B.– L'IDÉO-LOGIQUE COMMUNAUTAIRE 486 OU LA STIGMATISATION DE L'INDIVIDUALISME.

Si nous pouvons donc maintenant affirmer, en nous fondant sur les interpellations identitaires mises en lumière dans la logique rhétorique des discours de mobilisation électorale, et sur la pratique également soulignée de la distribution de biens privés aux populations à l'occasion des élections, que le vote des citoyens au Cameroun est déterminé par une logique, celle de la dette communautaire ou dette de solidarité, sans prétendre que cette logique est la seule, ni qu’elle constitue un principe de surdétermination ou une explication globale, il conviendrait dès lors, afin de mieux asseoir ce constat, que nous rendions compte de cette logique qui nous semble fondamentalement caractérisée par un dispositif essentiel : la conjuration de l'individualisme et la prohibition de toute idée d'autonomie du sujet communautaire.

Ce faisant, après la logique stratégique quelque peu abordée au travers de l'analyse de la distribution des biens privés aux populations appelées à voter, nous pourrons aussi saisir l'autre logique, celle de l'intégration cette fois, qui fonde également l'électoralisation des populations et se trouve "déterminée" par la socialisation communautaire des individus. En le faisant, il s’agit de poursuivre notre réflexion dans un cheminement qui épouse le raisonnement de la sociologie classique auquel il n'y a aucune raison de renoncer et selon lequel, les acteurs ne sont intégrés que par leur socialisation. Or l'action constitue l'accomplissement du "programme" de cette socialisation. L'explication sociologique consistera dès lors à remonter des conduites observées vers les systèmes d'intégration qui les engendrent, systèmes conçus comme des ordres culturels et sociaux fixant les "contraintes" au sens où l'entend Émile Durkheim.

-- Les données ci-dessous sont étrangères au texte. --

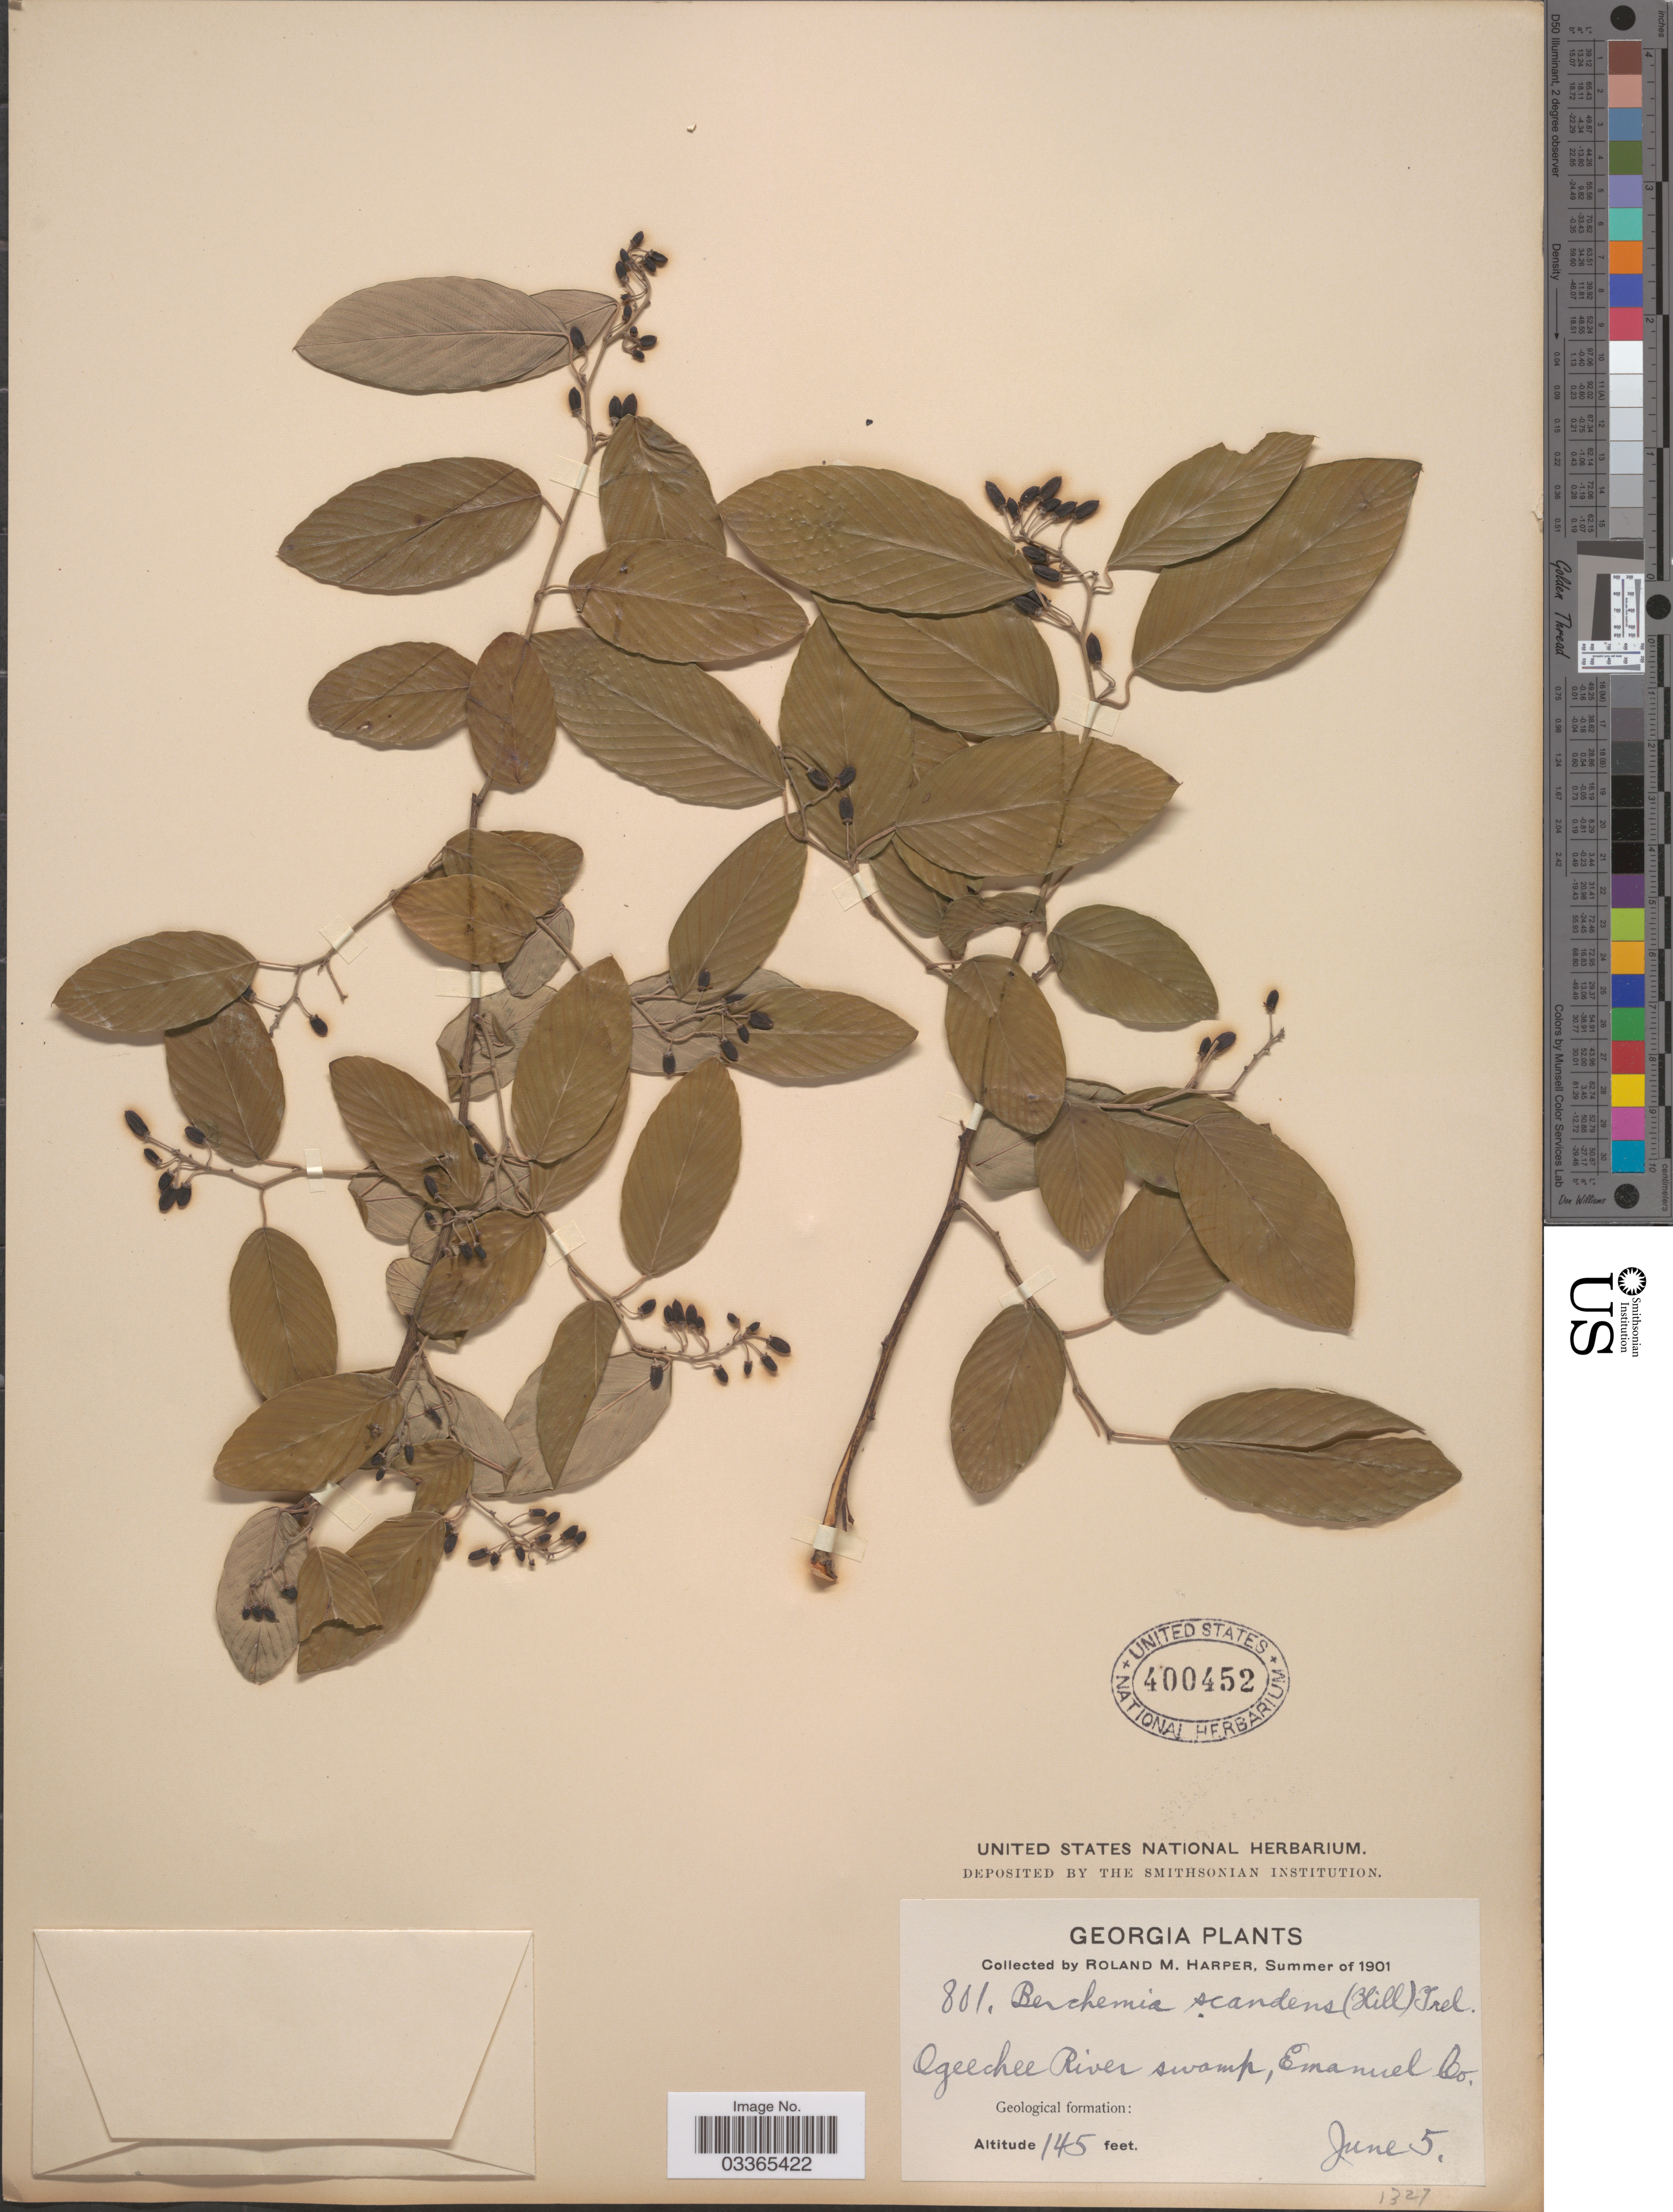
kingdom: Plantae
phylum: Tracheophyta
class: Magnoliopsida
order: Rosales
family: Rhamnaceae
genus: Berchemia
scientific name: Berchemia scandens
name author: (Hill) K. Koch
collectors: R. M. Harper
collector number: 801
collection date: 1901-06-05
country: United States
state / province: Georgia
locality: Ogeechee River swamp, Emanuel Co.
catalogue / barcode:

Mais, avant d'envisager l'idéo-logique communautaire en tant que dimension dans laquelle s’élabore les symboles par lesquels l’individu résume son inscription dans le monde, et afin de montrer comment la logique de la dette s’y présente comme un processus opposé à l'individualisme, il nous paraît opportun et même nécessaire de faire non pas le tour, mais un rapide détour préalable par les analyses classiques des auteurs de référence qui sont les nôtres dans cette partie de notre travail (Dumont, Durkheim, Elias). Le but est de dégager, de clarifier ou de préciser quelques contours des notions qui sont liées au concept d’individualisation. L’objectif consiste à prendre connaissance de la façon dont ce concept est abordé, communément si possible, par ces auteurs, sans que ne soient nécessairement discutées leurs divergences de point de vue. Précisons préalablement qu’il n’est pas question ici de se livrer à la découverte exhaustive de ces auteurs en exposant leurs thèses. Il ne s’agit en quelque sorte ici que de baliser le terrain conceptuel ou notionnel sur lequel nous comptons évoluer. Bien entendu, les constructions théoriques de ces auteurs sont celles qui nous paraissent les mieux résumer en sociologie, le panorama des options d'analyse qui partagent la même affirmation d'une place centrale, déterminante, du procès d'individualisation dans le changement social et s'attachent à montrer les phénomènes de séparation et d'autonomisation des sujets, le développement des médiations qui les placent en positions individualisées, les rapports entre caractéristiques inaliénables de ces sujets et caractéristiques acquises et transmissibles socialement.

Notes
486.

En empruntant ce terme à Marc Augé, nous voudrions en faire usage pour désigner ce que l’on pourrait autrement appeler l’imaginaire socio-politique traditionnel, sans que cet imaginaire puisse constituer un principe de surdétermination ni même une explication globale des phénomènes que nous voudrions appréhender. Cf. Pouvoirs de vie, pouvoirs de mort, Paris, Flammarion, 1977.